Russische Revolution im DHM

Von der roten Flut blieb am Ende ein Hut

Sachlich und systematisch: Bewusst verzichtet das Deutsche Historische Museum darauf, die deutsche Perspektive der Russische Revolution zu betonen. Insgesamt ist die neue Ausstellung ein starker Auftritt.

http://www.faz.net/aktuell/feuilleton/kunst/historisches-museum-russische-revolution-15252472.html?printPagedArticle=true#pageIndex_0

Kommentar GB:

Was hat das noch mit uns heute zu tun?
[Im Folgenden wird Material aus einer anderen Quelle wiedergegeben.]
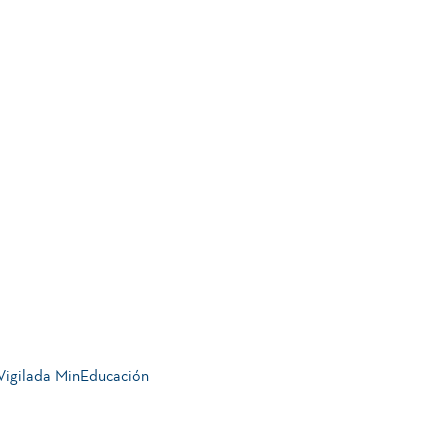
 Vigilada MinEducación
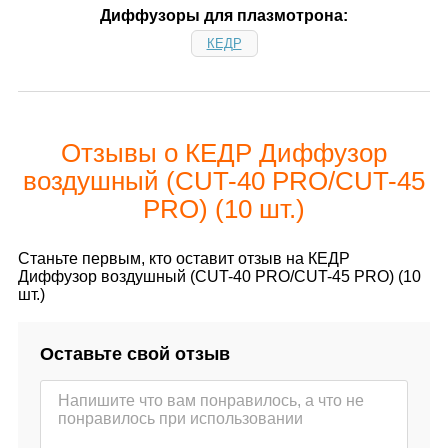
Диффузоры для плазмотрона:
КЕДР
Отзывы о КЕДР Диффузор
воздушный (CUT-40 PRO/CUT-45
PRO) (10 шт.)
Станьте первым, кто оставит отзыв на КЕДР
Диффузор воздушный (CUT-40 PRO/CUT-45 PRO) (10
шт.)
Оставьте свой отзыв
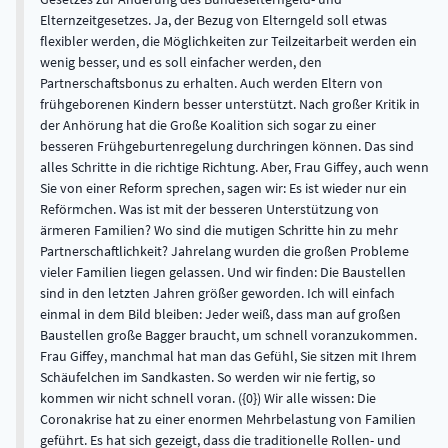
Elternzeitgesetzes. Ja, der Bezug von Elterngeld soll etwas
flexibler werden, die Möglichkeiten zur Teilzeitarbeit werden ein
wenig besser, und es soll einfacher werden, den
Partnerschaftsbonus zu erhalten. Auch werden Eltern von
frühgeborenen Kindern besser unterstützt. Nach großer Kritik in
der Anhörung hat die Große Koalition sich sogar zu einer
besseren Frühgeburtenregelung durchringen können. Das sind
alles Schritte in die richtige Richtung. Aber, Frau Giffey, auch wenn
Sie von einer Reform sprechen, sagen wir: Es ist wieder nur ein
Reförmchen. Was ist mit der besseren Unterstützung von
ärmeren Familien? Wo sind die mutigen Schritte hin zu mehr
Partnerschaftlichkeit? Jahrelang wurden die großen Probleme
vieler Familien liegen gelassen. Und wir finden: Die Baustellen
sind in den letzten Jahren größer geworden. Ich will einfach
einmal in dem Bild bleiben: Jeder weiß, dass man auf großen
Baustellen große Bagger braucht, um schnell voranzukommen.
Frau Giffey, manchmal hat man das Gefühl, Sie sitzen mit Ihrem
Schäufelchen im Sandkasten. So werden wir nie fertig, so
kommen wir nicht schnell voran. ({0}) Wir alle wissen: Die
Coronakrise hat zu einer enormen Mehrbelastung von Familien
geführt. Es hat sich gezeigt, dass die traditionelle Rollen- und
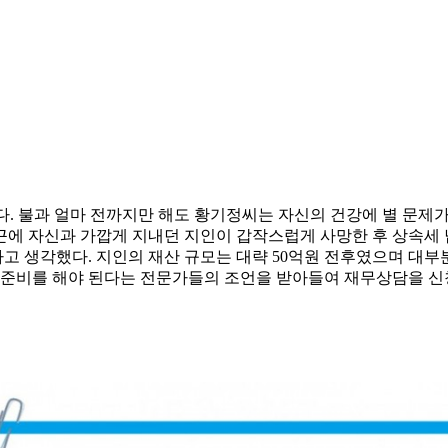
다. 불과 얼마 전까지만 해도 황기정씨는 자신의 건강에 별 문제가
근에 자신과 가깝게 지내던 지인이 갑작스럽게 사망한 후 상속세
고 생각했다. 지인의 재산 규모는 대략 50억원 전후였으며 대부
고 준비를 해야 된다는 전문가들의 조언을 받아들여 재무상담을 신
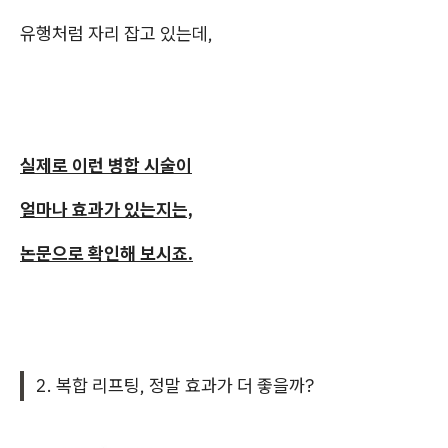
유행처럼 자리 잡고 있는데,
실제로 이런 병합 시술이
얼마나 효과가 있는지는,
논문으로 확인해 보시죠.
2. 복합 리프팅, 정말 효과가 더 좋을까?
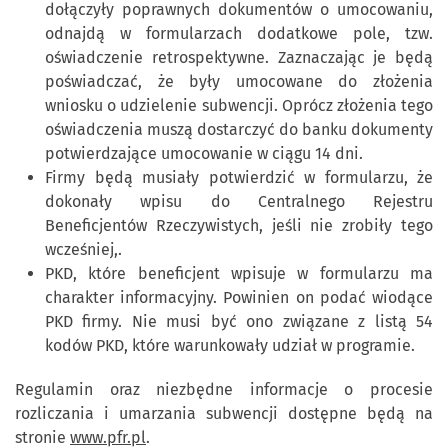
dołączyły poprawnych dokumentów o umocowaniu,
odnajdą w formularzach dodatkowe pole, tzw.
oświadczenie retrospektywne. Zaznaczając je będą
poświadczać, że były umocowane do złożenia
wniosku o udzielenie subwencji. Oprócz złożenia tego
oświadczenia muszą dostarczyć do banku dokumenty
potwierdzające umocowanie w ciągu 14 dni.
Firmy będą musiały potwierdzić w formularzu, że
dokonały wpisu do Centralnego Rejestru
Beneficjentów Rzeczywistych, jeśli nie zrobiły tego
wcześniej,.
PKD, które beneficjent wpisuje w formularzu ma
charakter informacyjny. Powinien on podać wiodące
PKD firmy. Nie musi być ono związane z listą 54
kodów PKD, które warunkowały udział w programie.
Regulamin oraz niezbędne informacje o procesie
rozliczania i umarzania subwencji dostępne będą na
stronie
www.pfr.pl
.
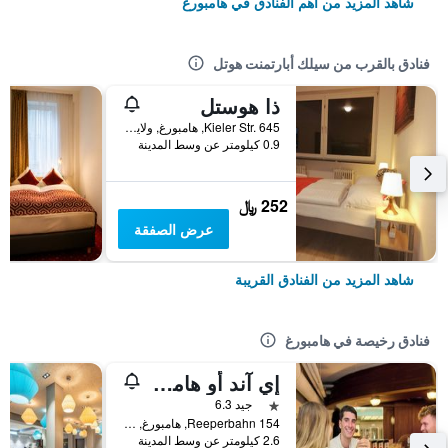
شاهد المزيد من أهم الفنادق في هامبورغ
فنادق بالقرب من سيلك أبارتمنت هوتل
ذا هوستل
Kieler Str. 645, هامبورغ, ولاية هامبورغ, ألمانيا
0.9 كيلومتر عن وسط المدينة
252 ﷼
عرض الصفقة
شاهد المزيد من الفنادق القريبة
فنادق رخيصة في هامبورغ
إي آند أو هامبورغ رييبرباهن
نجمة واحدة
جيد 6.3
Reeperbahn 154, هامبورغ, ولاية هامبورغ, ألمانيا
2.6 كيلومتر عن وسط المدينة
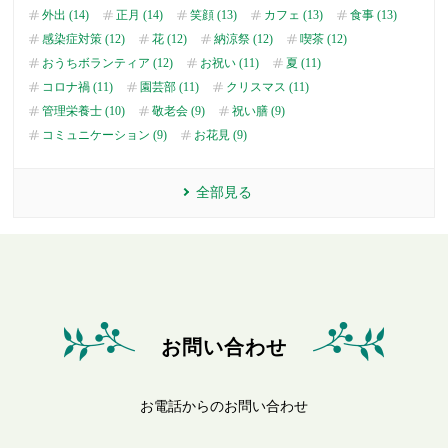
外出 (14)
正月 (14)
笑顔 (13)
カフェ (13)
食事 (13)
感染症対策 (12)
花 (12)
納涼祭 (12)
喫茶 (12)
おうちボランティア (12)
お祝い (11)
夏 (11)
コロナ禍 (11)
園芸部 (11)
クリスマス (11)
管理栄養士 (10)
敬老会 (9)
祝い膳 (9)
コミュニケーション (9)
お花見 (9)
全部見る
お問い合わせ
お電話からのお問い合わせ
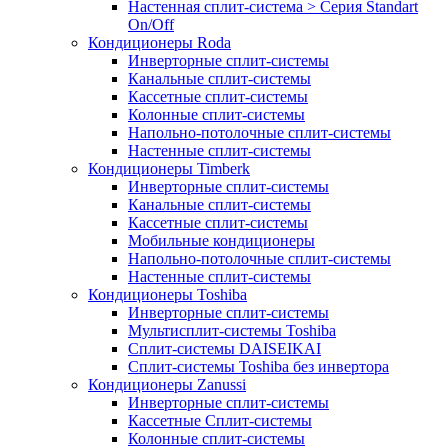
Настенная сплит-система > Серия Standart
On/Off
Кондиционеры Roda
Инверторные сплит-системы
Канальные сплит-системы
Кассетные сплит-системы
Колонные сплит-системы
Напольно-потолочные сплит-системы
Настенные сплит-системы
Кондиционеры Timberk
Инверторные сплит-системы
Канальные сплит-системы
Кассетные сплит-системы
Мобильные кондиционеры
Напольно-потолочные сплит-системы
Настенные сплит-системы
Кондиционеры Toshiba
Инверторные сплит-системы
Мультисплит-системы Toshiba
Сплит-системы DAISEIKAI
Сплит-системы Toshiba без инвертора
Кондиционеры Zanussi
Инверторные сплит-системы
Кассетные Сплит-системы
Колонные сплит-системы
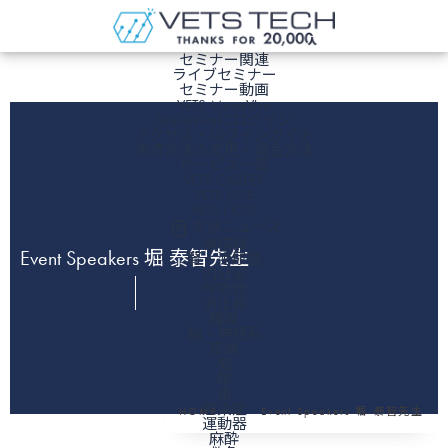
ホーム
セミナー関連
ライブセミナー
セミナー動画
VETS ManaViva
ManaVivaにログイン
アクセス・ログインガイド
決済方法の変更・退会方法
サービス一覧
VETS CAREER
VETS LINE
VETS NOTE
文献ニュース
循環器
Event Speakers 堀 泰智先生
腎・泌尿器
内分泌
呼吸器
消化器
腫瘍
脳・神経系
皮膚
猫
眼
歯
感染症
HOME
Event Speakers 堀 泰智先生
運動器
麻酔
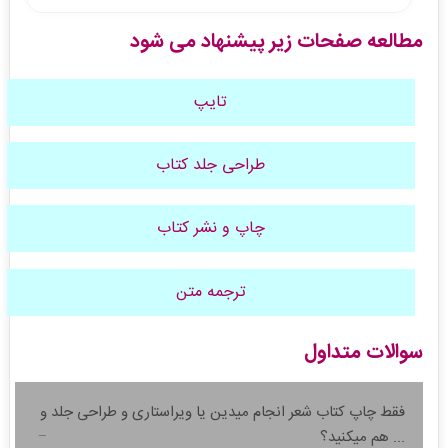
مطالعه صفحات زیر پیشنهاد می شود
تایپ
طراحی جلد کتاب
چاپ و نشر کتاب
ترجمه متن
سوالات متداول
فقط چاپ کتاب شعر انجام میدین یا ویراستاری و طراحی جلد و
... هم میکنید؟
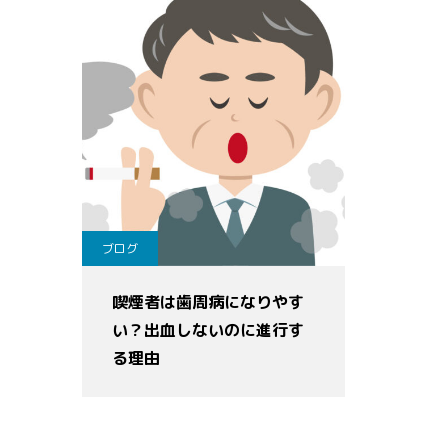
ブログ
喫煙者は歯周病になりやす
い？出血しないのに進行す
る理由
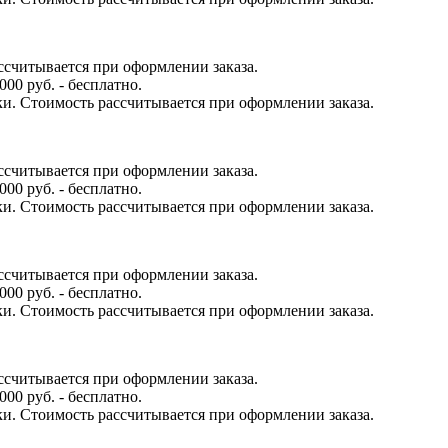
ссчитывается при оформлении заказа.
000 руб. - бесплатно.
ки. Стоимость рассчитывается при оформлении заказа.
ссчитывается при оформлении заказа.
000 руб. - бесплатно.
ки. Стоимость рассчитывается при оформлении заказа.
ссчитывается при оформлении заказа.
000 руб. - бесплатно.
ки. Стоимость рассчитывается при оформлении заказа.
ссчитывается при оформлении заказа.
000 руб. - бесплатно.
ки. Стоимость рассчитывается при оформлении заказа.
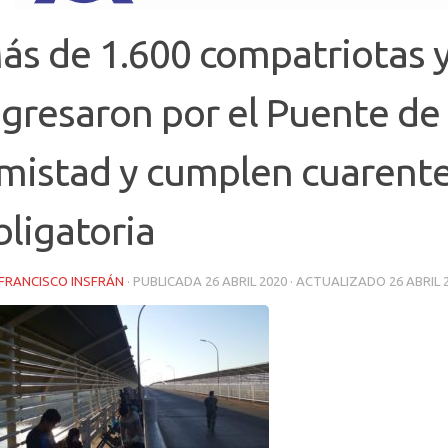
ás de 1.600 compatriotas 
ngresaron por el Puente de 
mistad y cumplen cuarent
bligatoria
FRANCISCO INSFRÁN
· PUBLICADA
26 ABRIL 2020
· ACTUALIZADO
26 ABRIL 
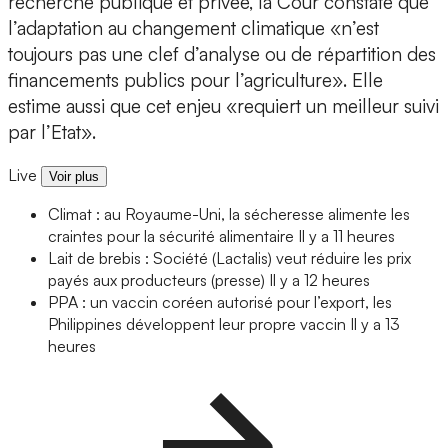
recherche publique et privée, la Cour constate que
l’adaptation au changement climatique «n’est
toujours pas une clef d’analyse ou de répartition des
financements publics pour l’agriculture». Elle
estime aussi que cet enjeu «requiert un meilleur suivi
par l’Etat».
Live
Voir plus
Climat : au Royaume-Uni, la sécheresse alimente les
craintes pour la sécurité alimentaire
Il y a 11 heures
Lait de brebis : Société (Lactalis) veut réduire les prix
payés aux producteurs (presse)
Il y a 12 heures
PPA : un vaccin coréen autorisé pour l’export, les
Philippines développent leur propre vaccin
Il y a 13
heures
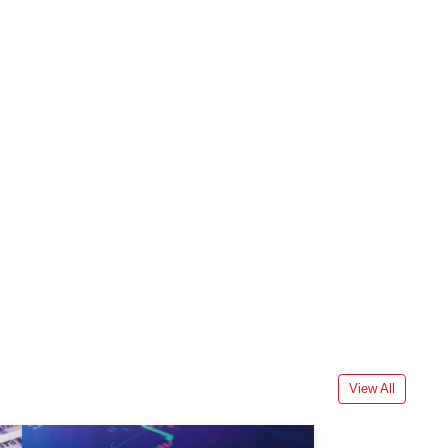
View All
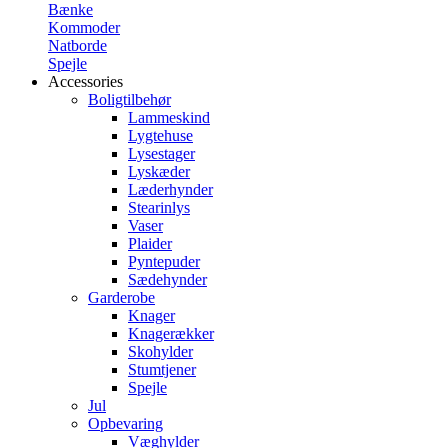
Bænke
Kommoder
Natborde
Spejle
Accessories
Boligtilbehør
Lammeskind
Lygtehuse
Lysestager
Lyskæder
Læderhynder
Stearinlys
Vaser
Plaider
Pyntepuder
Sædehynder
Garderobe
Knager
Knagerækker
Skohylder
Stumtjener
Spejle
Jul
Opbevaring
Væghylder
Oh, manches, man denke zum Beispiel an die heutigen beruflichen Aktivitäten von Ex-Stasi-Leuten. Oder man denke an die notwendige, aber vermiedene Islamisierungsdebatte. Hierzu folgendes Zitat:

„Auf einmal stehen wir vor einem Plakat, auf dem eine barfüßige Frau im roten Kleid den Volksmassen den Weg zu Lenin weist. Zwischen ihren Beinen, viel kleiner, werfen Musliminnen ihre Schleier in ein offenes Feuer. Auf den zweiten Blick sieht man, dass die Volksmassen zur Gänze aus verschleierten Frauen bestehen.“

Das Problem ist nur, daß die Muslime sich zwar so leicht vom Islam befreien könnten, daß sie das anscheinend aber nicht wollen. –

Das war linke Religionskritik 1917. Und was ist sie heute, in der postmodernen „Linken“?

Sie wird als angeblicher „Rassismus“ oder als „Islamophobie“ diffamiert. Fabelhafte Idee.

Dem kleinen, humpelnden, größten Lügner aller Zeiten hätte das gut gefallen.